## Задания
1. Какие три образа в тексте о финансировании науки показывают, что давать деньги на разрушенные научные школы бесполезно?
2. Напишите продолжение текста о финансировании науки, начав сразу после его последнего предложения.

## Исходный текст
********

Я говорю: «Понимаете, что безнадёжно?» «Нет, как раз сейчас больше шансов. Потому что в стране денег довольно много, и на Академию Наук дают не так уж мало, миллиарды долларов. Дело не в этом. Я понимаю две вещи. Первое, что сегодня давать деньги – это более-менее бесполезно, потому что научная школа, основное, что есть в науке, они разрушены, и поливать деньгами асфальт можно сколько угодно, но едва ли от этого что-то вырастет, деревья вырваны и земля залита. Это первое.

А второе – те деньги, которые выделяются на науку, они оседают в значительной части в карманах чиновников. Но чиновников с высокими академическими званиями, почтенных академиках, но тем не менее, это те же самые чиновники, обвешанные, ведь чиновник в генеральском мундире тоже чиновник. Чиновник, у которого звание академик, член президиума, он тоже чиновник. Вот такое сочетание этих двух факторов». Причём, самое важное это разрушение научных школ.

********

## Извлечённые данные

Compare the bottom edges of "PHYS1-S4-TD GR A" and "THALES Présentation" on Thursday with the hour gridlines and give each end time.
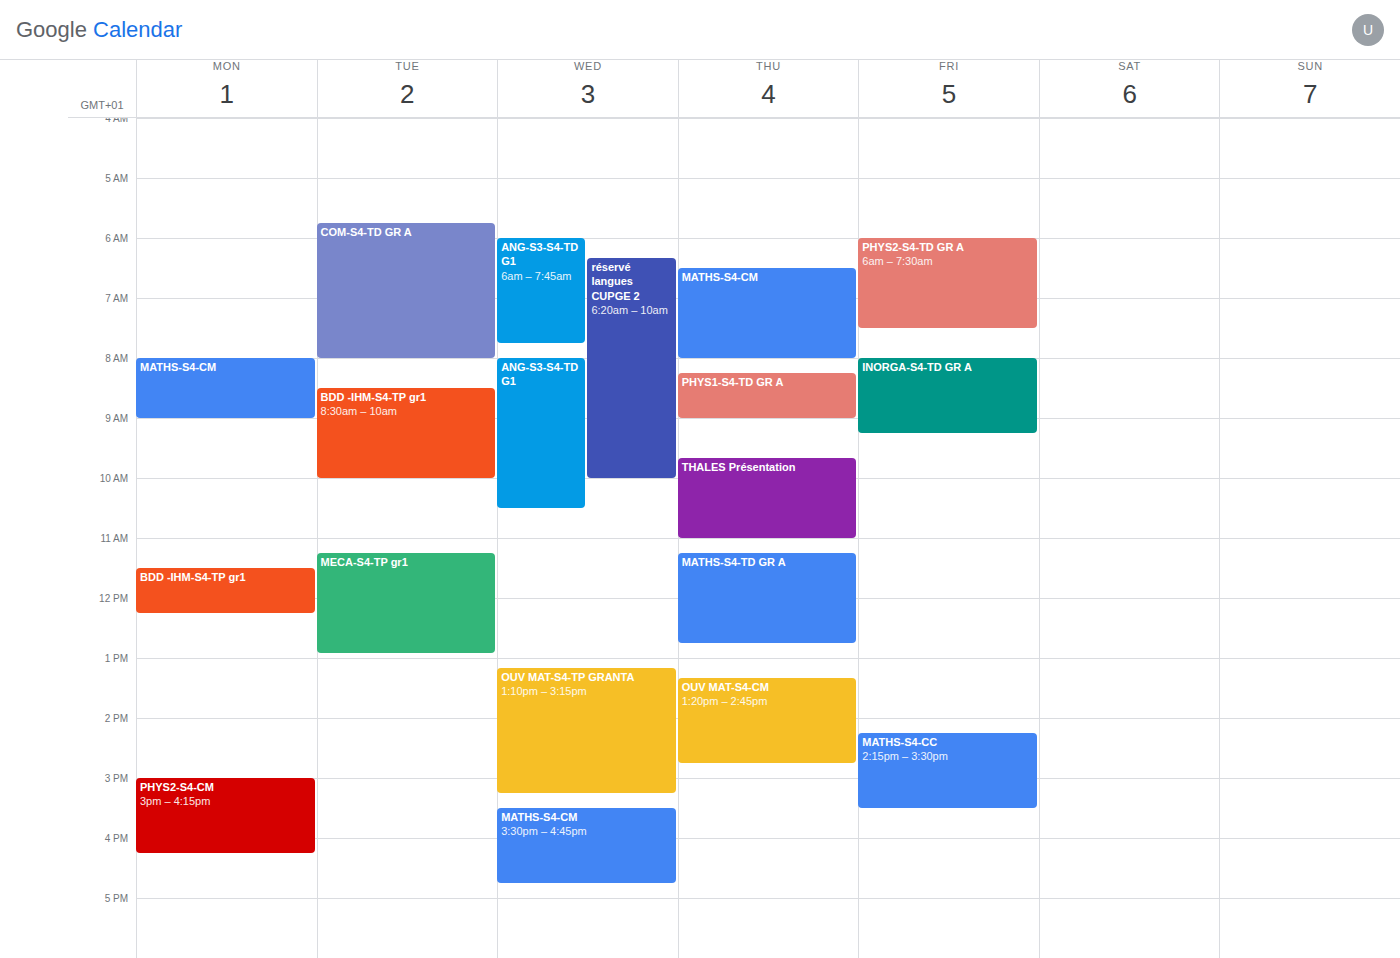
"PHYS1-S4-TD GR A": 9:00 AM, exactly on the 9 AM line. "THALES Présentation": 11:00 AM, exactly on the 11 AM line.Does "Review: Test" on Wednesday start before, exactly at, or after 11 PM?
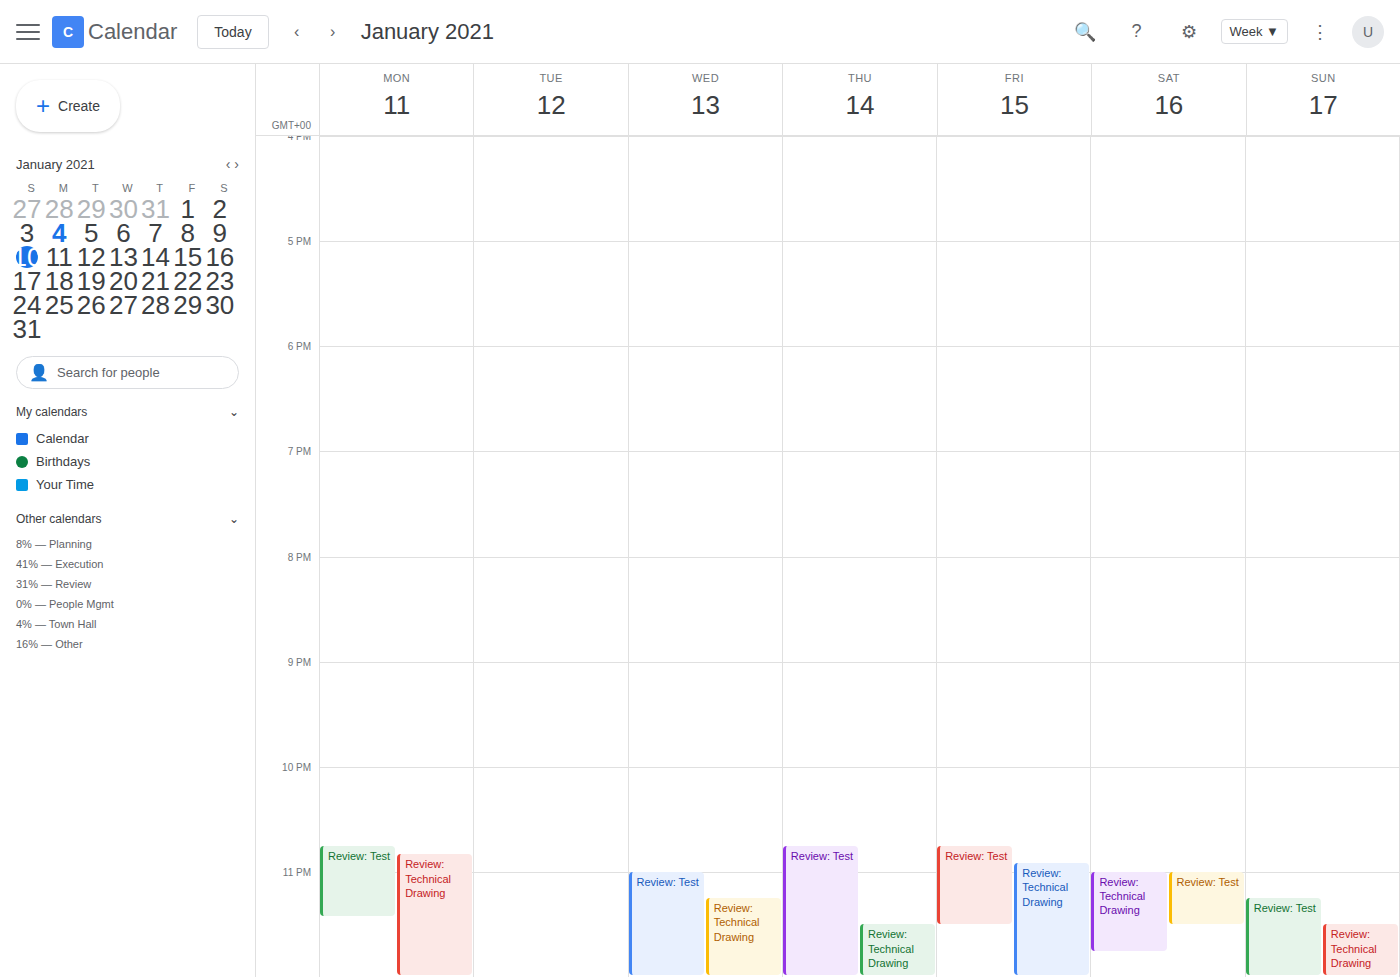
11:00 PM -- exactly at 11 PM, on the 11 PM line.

********

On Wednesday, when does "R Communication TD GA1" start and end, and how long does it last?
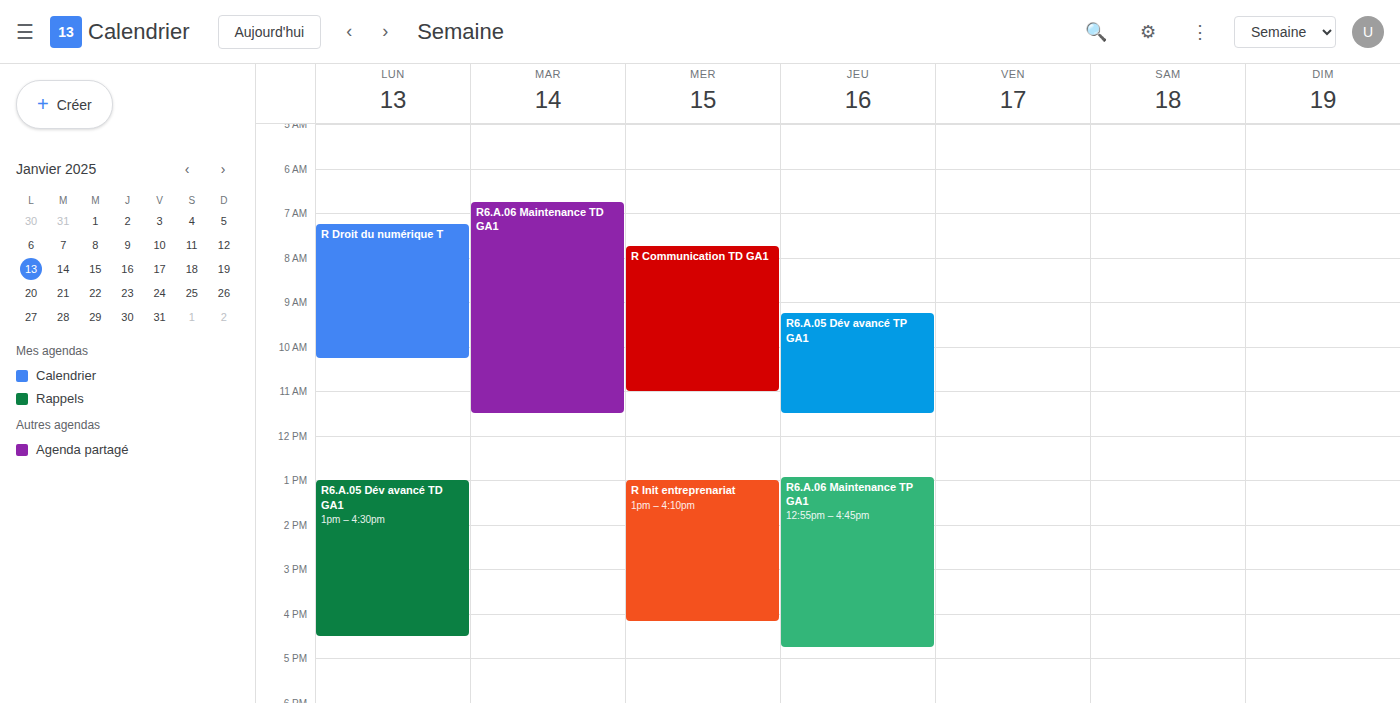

********

## Ответы к заданиям
1. «поливать деньгами асфальт», «деревья вырваны», «земля залита»

2.
Наука – это не количество железа и не количество людей, которые сидят вместе в лаборатории и чешут языками. Это совершенно штучный товар. По статистике в конце 80-х, в начале 90-х из России уехало порядка 20 тысяч учёных высшей квалификации. Если считать, что среди них было 300-400 человек действительно высокого мирового уровня, то это катастрофа, потому что таких людей всегда было очень мало, их везде мало, в любой стране мало. Если уехало 300-400 таких человек, это некая невосполнимая катастрофа для науки. Может быть вовсе не для страны. Это далеко не всегда одно и то же.

Например, в Южной Корее нет никакой науки, нет большой науки в нашем понимании. Они прекрасно на чужих открытиях великолепно развивают те самые технологии. В Малайзии. Так что наличие большой науки и наличие технического прогресса – это далеко не всегда совпадающие вещи. Наука самоценна, это другой вопрос. Это некоторый озон интеллектуальный. Но технических прогресс и наука, там связь далеко не такая прямая и простая.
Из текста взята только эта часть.